RAW DATA
——
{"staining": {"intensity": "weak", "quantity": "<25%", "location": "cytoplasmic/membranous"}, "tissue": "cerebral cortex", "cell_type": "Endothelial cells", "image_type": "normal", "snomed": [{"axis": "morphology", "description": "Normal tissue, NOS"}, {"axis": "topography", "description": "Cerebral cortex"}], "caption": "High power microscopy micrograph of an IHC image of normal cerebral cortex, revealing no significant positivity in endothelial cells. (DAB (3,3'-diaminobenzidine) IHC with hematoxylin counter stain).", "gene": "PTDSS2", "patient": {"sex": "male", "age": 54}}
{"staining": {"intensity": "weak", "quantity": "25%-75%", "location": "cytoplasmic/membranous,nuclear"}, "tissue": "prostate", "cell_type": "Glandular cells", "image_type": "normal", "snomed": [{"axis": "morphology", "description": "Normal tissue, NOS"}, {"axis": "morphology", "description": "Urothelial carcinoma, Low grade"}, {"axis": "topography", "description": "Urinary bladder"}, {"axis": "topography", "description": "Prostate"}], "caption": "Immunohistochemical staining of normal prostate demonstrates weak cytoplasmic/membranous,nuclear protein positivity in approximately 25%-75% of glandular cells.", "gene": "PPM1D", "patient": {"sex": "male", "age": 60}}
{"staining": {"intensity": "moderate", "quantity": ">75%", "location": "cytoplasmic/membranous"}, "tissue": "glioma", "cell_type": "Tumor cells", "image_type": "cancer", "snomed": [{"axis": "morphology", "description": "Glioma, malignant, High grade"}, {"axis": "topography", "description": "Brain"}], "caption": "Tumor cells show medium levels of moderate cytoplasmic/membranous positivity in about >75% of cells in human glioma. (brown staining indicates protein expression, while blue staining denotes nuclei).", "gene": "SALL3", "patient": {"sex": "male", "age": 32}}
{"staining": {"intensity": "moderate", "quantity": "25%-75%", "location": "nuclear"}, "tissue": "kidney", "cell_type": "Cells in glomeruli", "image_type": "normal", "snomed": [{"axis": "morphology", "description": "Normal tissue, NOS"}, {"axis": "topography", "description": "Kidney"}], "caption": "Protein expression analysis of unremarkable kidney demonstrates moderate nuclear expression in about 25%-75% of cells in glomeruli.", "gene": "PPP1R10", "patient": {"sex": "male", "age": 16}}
——
EXERCISE DESCRIPTION
Retype the whole listing above, line for line and exactly.

OUTPUT BELOW
{"staining": {"intensity": "weak", "quantity": "<25%", "location": "cytoplasmic/membranous"}, "tissue": "cerebral cortex", "cell_type": "Endothelial cells", "image_type": "normal", "snomed": [{"axis": "morphology", "description": "Normal tissue, NOS"}, {"axis": "topography", "description": "Cerebral cortex"}], "caption": "High power microscopy micrograph of an IHC image of normal cerebral cortex, revealing no significant positivity in endothelial cells. (DAB (3,3'-diaminobenzidine) IHC with hematoxylin counter stain).", "gene": "PTDSS2", "patient": {"sex": "male", "age": 54}}
{"staining": {"intensity": "weak", "quantity": "25%-75%", "location": "cytoplasmic/membranous,nuclear"}, "tissue": "prostate", "cell_type": "Glandular cells", "image_type": "normal", "snomed": [{"axis": "morphology", "description": "Normal tissue, NOS"}, {"axis": "morphology", "description": "Urothelial carcinoma, Low grade"}, {"axis": "topography", "description": "Urinary bladder"}, {"axis": "topography", "description": "Prostate"}], "caption": "Immunohistochemical staining of normal prostate demonstrates weak cytoplasmic/membranous,nuclear protein positivity in approximately 25%-75% of glandular cells.", "gene": "PPM1D", "patient": {"sex": "male", "age": 60}}
{"staining": {"intensity": "moderate", "quantity": ">75%", "location": "cytoplasmic/membranous"}, "tissue": "glioma", "cell_type": "Tumor cells", "image_type": "cancer", "snomed": [{"axis": "morphology", "description": "Glioma, malignant, High grade"}, {"axis": "topography", "description": "Brain"}], "caption": "Tumor cells show medium levels of moderate cytoplasmic/membranous positivity in about >75% of cells in human glioma. (brown staining indicates protein expression, while blue staining denotes nuclei).", "gene": "SALL3", "patient": {"sex": "male", "age": 32}}
{"staining": {"intensity": "moderate", "quantity": "25%-75%", "location": "nuclear"}, "tissue": "kidney", "cell_type": "Cells in glomeruli", "image_type": "normal", "snomed": [{"axis": "morphology", "description": "Normal tissue, NOS"}, {"axis": "topography", "description": "Kidney"}], "caption": "Protein expression analysis of unremarkable kidney demonstrates moderate nuclear expression in about 25%-75% of cells in glomeruli.", "gene": "PPP1R10", "patient": {"sex": "male", "age": 16}}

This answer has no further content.